Для Мари Курисмаа эта живописная экспозиция – первая выставка после длительной паузы, ведь по профессии она – архитектор интерьера и дизайнер, чье художественное образование началось уже в годы обучения в средней школе. Интерес и опыт привели ее к активному участию в художественной жизни 1980-х и 1990-х годов, принесшему ей как известность, так и признание. Затем – к этому времени уже более двадцати лет назад – она вернулась к профессии, полученной в художественном институте – архитектора интерьера. По правде говоря, эти два признания развивались рука об руку: влияя друг на друга, по очереди получая признание, время от времени протягивая друг другу руку помощи.

Свою первую большую живописную работу Мари Курисмаа написала в 1983 году, построив перспективу при помощи нити, а последнюю – в связи с персональной выставкой 1999 года. В период, когда она снова стала работать архитектором интерьера, Мари также освоила совершившее за это время стремительный скачок программное обеспечение и привыкла использовать специальные компьютерные программы.

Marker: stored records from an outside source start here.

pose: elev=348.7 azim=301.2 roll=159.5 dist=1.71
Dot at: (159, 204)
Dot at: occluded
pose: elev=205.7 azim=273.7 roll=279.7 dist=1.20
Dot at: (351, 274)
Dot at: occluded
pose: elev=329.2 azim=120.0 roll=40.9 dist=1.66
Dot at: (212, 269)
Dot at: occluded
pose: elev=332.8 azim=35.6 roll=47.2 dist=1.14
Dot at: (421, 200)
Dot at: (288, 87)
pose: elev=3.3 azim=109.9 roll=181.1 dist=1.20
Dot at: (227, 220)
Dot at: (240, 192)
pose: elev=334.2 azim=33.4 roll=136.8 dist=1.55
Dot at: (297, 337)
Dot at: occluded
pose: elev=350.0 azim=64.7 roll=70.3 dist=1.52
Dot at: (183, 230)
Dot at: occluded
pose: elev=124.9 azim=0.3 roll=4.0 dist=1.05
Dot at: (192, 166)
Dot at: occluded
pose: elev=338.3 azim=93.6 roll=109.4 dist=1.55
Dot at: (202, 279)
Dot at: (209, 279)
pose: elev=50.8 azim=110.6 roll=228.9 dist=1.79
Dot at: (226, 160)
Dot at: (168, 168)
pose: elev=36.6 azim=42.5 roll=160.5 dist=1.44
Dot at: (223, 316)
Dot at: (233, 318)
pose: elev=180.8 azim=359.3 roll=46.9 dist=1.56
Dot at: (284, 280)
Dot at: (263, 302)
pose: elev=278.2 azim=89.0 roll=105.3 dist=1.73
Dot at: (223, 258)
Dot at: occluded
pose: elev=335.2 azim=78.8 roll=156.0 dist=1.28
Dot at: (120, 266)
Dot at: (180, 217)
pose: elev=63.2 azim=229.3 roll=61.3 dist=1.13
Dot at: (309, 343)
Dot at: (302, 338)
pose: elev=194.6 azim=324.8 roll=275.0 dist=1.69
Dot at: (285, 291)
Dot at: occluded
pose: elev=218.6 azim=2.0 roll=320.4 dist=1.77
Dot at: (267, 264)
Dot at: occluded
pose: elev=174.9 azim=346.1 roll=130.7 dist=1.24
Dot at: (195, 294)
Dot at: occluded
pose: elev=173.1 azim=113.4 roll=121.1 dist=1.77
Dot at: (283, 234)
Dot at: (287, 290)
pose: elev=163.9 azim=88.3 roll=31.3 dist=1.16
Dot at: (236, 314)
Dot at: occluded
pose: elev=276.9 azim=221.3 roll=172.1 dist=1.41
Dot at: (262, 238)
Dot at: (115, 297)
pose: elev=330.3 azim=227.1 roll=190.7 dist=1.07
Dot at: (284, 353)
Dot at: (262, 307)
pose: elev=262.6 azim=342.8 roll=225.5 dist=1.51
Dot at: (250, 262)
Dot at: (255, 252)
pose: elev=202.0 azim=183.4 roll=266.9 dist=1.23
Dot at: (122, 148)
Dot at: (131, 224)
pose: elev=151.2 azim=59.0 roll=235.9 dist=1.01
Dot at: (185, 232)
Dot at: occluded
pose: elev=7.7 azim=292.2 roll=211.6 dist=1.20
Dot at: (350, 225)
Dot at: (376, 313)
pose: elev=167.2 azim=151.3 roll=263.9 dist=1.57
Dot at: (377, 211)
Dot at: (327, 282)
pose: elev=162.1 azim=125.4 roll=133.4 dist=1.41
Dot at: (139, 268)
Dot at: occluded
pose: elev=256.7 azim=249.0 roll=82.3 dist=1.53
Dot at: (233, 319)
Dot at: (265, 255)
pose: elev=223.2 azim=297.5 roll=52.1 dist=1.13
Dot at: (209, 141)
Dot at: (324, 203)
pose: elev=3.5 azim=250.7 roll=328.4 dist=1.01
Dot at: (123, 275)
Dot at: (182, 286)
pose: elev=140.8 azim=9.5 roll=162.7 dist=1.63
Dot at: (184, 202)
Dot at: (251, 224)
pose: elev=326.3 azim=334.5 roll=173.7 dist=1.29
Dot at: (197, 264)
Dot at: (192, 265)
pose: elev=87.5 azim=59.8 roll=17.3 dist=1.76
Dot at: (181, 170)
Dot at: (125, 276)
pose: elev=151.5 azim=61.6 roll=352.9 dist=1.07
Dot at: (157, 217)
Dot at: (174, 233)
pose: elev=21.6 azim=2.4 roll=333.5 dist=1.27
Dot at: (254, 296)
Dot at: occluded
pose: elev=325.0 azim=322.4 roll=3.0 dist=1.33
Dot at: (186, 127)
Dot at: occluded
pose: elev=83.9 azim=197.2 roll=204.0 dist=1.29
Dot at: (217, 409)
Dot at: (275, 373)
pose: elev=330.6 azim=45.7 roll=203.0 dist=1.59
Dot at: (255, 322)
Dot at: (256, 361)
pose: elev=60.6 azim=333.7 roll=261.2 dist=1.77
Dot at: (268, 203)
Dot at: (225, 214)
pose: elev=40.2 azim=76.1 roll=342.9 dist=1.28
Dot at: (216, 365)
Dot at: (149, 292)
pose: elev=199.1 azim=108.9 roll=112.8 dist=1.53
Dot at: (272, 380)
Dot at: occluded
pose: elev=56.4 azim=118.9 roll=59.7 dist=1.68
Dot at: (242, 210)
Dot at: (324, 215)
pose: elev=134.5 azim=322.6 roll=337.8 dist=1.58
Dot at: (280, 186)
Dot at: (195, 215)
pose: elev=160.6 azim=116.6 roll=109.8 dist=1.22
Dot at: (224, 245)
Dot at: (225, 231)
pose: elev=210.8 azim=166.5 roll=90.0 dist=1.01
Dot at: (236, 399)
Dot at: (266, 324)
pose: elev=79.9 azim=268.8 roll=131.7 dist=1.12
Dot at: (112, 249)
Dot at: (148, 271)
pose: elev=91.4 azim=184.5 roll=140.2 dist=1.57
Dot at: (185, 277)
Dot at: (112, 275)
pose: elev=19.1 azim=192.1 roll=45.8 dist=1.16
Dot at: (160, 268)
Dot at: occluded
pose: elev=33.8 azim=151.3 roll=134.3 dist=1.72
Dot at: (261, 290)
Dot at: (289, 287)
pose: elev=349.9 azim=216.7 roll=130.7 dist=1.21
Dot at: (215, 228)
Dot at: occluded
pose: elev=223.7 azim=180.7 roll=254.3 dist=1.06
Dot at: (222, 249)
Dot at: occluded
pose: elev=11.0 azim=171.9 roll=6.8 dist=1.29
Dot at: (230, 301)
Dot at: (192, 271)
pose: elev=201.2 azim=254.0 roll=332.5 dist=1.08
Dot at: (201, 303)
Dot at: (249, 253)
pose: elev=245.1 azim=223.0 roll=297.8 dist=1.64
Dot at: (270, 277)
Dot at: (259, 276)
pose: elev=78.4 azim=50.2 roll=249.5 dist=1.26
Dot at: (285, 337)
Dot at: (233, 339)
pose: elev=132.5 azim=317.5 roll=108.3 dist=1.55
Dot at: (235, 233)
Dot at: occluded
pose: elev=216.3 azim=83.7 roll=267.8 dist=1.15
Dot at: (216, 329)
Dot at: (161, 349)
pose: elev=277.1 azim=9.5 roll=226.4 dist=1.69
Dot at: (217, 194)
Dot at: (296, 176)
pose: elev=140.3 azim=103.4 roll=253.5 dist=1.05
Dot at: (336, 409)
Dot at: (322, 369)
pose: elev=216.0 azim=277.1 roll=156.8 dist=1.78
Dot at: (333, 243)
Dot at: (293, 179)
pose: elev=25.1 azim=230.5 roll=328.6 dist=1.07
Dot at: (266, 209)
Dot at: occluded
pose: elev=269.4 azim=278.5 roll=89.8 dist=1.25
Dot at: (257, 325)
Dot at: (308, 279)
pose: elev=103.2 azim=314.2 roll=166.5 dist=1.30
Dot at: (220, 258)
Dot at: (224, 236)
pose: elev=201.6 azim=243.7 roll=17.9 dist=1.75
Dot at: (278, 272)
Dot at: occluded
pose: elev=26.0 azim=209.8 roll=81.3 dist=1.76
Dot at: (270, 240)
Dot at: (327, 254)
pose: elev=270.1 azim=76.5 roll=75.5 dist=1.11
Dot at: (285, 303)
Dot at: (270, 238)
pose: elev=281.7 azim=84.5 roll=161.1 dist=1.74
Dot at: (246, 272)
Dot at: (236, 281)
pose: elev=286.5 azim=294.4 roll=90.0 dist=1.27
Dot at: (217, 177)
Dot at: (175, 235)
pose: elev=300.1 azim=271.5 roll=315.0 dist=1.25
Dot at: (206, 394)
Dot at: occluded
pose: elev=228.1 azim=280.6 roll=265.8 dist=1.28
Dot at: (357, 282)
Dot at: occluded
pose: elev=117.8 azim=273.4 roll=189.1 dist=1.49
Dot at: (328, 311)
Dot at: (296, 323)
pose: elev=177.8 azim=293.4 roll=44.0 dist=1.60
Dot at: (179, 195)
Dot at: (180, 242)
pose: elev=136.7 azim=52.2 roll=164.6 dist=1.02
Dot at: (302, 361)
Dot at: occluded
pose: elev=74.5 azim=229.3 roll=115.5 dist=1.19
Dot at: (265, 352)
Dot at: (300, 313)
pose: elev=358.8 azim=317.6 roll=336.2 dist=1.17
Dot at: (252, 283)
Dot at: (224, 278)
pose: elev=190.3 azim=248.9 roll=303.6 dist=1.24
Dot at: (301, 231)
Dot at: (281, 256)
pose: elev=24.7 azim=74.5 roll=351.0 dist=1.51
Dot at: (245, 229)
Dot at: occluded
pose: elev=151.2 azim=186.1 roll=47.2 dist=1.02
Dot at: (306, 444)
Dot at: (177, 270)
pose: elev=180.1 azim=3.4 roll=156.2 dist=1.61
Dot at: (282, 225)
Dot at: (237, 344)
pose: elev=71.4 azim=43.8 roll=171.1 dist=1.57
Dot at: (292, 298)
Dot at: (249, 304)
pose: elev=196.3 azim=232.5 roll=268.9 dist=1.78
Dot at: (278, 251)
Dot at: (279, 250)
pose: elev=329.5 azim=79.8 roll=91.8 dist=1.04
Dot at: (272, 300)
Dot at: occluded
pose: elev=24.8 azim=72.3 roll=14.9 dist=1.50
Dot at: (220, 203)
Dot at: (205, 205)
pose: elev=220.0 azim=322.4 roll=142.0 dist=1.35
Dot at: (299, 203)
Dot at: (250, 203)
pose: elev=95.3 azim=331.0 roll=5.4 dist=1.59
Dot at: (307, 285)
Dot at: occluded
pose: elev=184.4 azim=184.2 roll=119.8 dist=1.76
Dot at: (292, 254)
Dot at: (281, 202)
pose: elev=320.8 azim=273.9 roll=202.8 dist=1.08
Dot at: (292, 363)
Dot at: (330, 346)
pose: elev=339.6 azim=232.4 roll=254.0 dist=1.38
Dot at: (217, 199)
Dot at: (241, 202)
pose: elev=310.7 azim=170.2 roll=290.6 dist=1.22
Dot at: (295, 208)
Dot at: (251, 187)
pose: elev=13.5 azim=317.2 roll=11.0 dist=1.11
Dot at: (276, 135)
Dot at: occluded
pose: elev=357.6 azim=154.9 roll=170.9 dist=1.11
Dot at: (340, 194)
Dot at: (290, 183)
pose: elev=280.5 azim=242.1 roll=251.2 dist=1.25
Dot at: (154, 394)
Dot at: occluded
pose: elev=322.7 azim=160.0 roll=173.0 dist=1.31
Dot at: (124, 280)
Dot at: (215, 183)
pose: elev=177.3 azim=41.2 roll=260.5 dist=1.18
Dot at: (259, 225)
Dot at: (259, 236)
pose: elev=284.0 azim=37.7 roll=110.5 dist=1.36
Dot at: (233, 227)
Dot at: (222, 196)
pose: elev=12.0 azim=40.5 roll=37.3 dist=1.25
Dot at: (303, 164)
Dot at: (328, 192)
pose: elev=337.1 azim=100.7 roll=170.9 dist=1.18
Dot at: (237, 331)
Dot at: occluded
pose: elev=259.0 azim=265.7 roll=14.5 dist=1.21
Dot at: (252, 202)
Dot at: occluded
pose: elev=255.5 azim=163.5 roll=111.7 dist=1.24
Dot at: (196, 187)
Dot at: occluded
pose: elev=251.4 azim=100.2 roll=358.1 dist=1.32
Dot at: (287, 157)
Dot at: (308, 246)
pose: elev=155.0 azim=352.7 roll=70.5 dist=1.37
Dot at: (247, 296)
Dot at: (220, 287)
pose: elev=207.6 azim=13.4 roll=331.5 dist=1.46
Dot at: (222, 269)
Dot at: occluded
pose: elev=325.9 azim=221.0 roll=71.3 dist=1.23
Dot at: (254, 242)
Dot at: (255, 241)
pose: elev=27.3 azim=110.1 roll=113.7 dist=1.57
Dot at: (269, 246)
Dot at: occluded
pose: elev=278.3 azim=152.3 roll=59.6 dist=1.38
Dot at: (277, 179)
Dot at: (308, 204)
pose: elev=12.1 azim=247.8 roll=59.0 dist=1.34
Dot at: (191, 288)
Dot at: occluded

Приобретенный здесь опыт она, уже в качестве живописца, переносит в переплетение орнаментов своих композиций, используя его для… создания иррационального, зачаровывающего пространства. Это самое очарование присутствует и в ее работах на этой выставке, столь отличающихся от мощных «ландшафтов-натюрмортов» 1980-х годов. Мари: «Как архитектора интерьера меня особенно привлекают исторические интерьеры. Это пребывание одновременно в двух временах создало странное смещение в восприятии, крохотную возможность заглянуть на миг куда-то меж временами. Сейчас, возвращаясь к живописи, я хотела бы попробовать продолжить работу с этим опытом.»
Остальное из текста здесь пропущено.